**Problem details:** Reproduce the material's lines between the line holding "legenda do li" and the line holding "ซอฟต์แวร์ที่เรียกว่า แรนซัมแวร์ เพื่อควบคุมระบบคอมพิวเตอร์", inclusive, and nothing else.
________________________
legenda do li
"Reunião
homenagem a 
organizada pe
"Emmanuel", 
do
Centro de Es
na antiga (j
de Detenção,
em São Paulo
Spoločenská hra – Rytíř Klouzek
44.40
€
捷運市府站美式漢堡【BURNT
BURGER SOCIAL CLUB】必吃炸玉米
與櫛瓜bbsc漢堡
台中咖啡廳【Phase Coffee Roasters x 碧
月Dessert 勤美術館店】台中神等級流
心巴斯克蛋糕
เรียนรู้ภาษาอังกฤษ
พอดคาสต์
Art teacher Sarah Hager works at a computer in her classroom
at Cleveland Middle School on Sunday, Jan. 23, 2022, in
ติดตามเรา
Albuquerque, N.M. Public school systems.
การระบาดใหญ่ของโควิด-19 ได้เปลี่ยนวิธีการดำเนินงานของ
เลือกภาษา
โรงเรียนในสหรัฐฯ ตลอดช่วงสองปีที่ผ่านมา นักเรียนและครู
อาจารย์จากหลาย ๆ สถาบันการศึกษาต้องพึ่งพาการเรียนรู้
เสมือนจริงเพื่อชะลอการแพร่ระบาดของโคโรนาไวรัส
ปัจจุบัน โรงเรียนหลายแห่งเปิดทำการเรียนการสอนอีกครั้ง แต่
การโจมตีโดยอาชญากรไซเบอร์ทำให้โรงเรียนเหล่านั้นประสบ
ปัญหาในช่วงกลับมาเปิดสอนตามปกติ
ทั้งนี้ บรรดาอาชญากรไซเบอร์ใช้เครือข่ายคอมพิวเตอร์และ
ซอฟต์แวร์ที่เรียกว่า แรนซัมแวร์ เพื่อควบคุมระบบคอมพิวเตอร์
________________________
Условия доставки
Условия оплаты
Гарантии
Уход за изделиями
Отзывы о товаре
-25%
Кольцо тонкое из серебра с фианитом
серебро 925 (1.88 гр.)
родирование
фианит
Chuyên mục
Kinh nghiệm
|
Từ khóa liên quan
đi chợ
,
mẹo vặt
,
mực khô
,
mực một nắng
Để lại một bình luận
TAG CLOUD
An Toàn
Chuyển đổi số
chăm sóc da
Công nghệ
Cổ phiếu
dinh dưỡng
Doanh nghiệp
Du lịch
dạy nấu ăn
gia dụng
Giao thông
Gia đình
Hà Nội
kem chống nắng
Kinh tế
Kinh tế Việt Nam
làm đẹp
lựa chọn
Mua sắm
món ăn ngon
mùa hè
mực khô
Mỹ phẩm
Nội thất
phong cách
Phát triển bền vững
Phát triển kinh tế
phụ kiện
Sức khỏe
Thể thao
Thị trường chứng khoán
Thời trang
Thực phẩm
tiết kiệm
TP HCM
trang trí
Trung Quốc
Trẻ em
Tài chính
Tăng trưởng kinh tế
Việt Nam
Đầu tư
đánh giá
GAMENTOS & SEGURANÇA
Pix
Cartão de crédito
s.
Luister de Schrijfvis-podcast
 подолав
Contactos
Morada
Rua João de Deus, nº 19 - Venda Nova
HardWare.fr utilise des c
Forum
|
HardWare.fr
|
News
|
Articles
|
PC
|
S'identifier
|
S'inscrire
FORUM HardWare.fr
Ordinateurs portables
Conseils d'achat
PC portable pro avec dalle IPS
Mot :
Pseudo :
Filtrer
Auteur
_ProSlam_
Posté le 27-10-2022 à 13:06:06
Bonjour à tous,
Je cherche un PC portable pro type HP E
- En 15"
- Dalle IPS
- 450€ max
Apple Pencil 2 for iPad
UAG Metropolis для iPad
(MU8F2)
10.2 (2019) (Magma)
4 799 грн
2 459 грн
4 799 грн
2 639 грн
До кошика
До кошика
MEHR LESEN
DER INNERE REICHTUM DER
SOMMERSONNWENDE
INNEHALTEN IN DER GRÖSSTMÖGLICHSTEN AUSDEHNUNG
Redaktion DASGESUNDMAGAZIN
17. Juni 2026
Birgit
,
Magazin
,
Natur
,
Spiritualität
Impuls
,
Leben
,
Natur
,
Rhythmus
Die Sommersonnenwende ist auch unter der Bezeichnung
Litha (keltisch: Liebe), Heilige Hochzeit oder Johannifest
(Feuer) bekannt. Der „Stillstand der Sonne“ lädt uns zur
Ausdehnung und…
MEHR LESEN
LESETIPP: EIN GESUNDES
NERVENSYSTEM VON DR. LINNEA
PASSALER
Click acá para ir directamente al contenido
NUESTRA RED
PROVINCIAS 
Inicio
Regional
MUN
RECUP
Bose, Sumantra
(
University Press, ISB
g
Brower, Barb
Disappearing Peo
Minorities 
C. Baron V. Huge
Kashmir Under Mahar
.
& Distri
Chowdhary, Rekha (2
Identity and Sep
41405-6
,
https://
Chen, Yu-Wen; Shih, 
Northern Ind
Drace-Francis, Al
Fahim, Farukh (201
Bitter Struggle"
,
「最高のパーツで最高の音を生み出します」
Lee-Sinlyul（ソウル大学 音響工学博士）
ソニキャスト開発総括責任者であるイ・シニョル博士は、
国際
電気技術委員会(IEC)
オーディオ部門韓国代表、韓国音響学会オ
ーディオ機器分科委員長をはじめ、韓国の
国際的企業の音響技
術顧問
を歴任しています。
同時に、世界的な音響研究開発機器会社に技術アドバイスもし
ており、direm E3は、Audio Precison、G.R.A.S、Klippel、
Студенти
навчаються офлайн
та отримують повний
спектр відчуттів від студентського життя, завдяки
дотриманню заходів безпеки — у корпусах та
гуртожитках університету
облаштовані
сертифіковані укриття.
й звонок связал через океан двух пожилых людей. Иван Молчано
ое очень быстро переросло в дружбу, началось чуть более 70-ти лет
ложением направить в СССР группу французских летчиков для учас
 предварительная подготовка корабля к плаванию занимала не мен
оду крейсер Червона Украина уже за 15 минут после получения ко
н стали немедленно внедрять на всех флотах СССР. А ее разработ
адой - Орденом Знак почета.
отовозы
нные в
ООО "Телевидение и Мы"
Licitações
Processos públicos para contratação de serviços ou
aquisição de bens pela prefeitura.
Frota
________________________
**The completed task:**
legenda do li
"Reunião
homenagem a 
organizada pe
"Emmanuel", 
do
Centro de Es
na antiga (j
de Detenção,
em São Paulo
Spoločenská hra – Rytíř Klouzek
44.40
€
捷運市府站美式漢堡【BURNT
BURGER SOCIAL CLUB】必吃炸玉米
與櫛瓜bbsc漢堡
台中咖啡廳【Phase Coffee Roasters x 碧
月Dessert 勤美術館店】台中神等級流
心巴斯克蛋糕
เรียนรู้ภาษาอังกฤษ
พอดคาสต์
Art teacher Sarah Hager works at a computer in her classroom
at Cleveland Middle School on Sunday, Jan. 23, 2022, in
ติดตามเรา
Albuquerque, N.M. Public school systems.
การระบาดใหญ่ของโควิด-19 ได้เปลี่ยนวิธีการดำเนินงานของ
เลือกภาษา
โรงเรียนในสหรัฐฯ ตลอดช่วงสองปีที่ผ่านมา นักเรียนและครู
อาจารย์จากหลาย ๆ สถาบันการศึกษาต้องพึ่งพาการเรียนรู้
เสมือนจริงเพื่อชะลอการแพร่ระบาดของโคโรนาไวรัส
ปัจจุบัน โรงเรียนหลายแห่งเปิดทำการเรียนการสอนอีกครั้ง แต่
การโจมตีโดยอาชญากรไซเบอร์ทำให้โรงเรียนเหล่านั้นประสบ
ปัญหาในช่วงกลับมาเปิดสอนตามปกติ
ทั้งนี้ บรรดาอาชญากรไซเบอร์ใช้เครือข่ายคอมพิวเตอร์และ
ซอฟต์แวร์ที่เรียกว่า แรนซัมแวร์ เพื่อควบคุมระบบคอมพิวเตอร์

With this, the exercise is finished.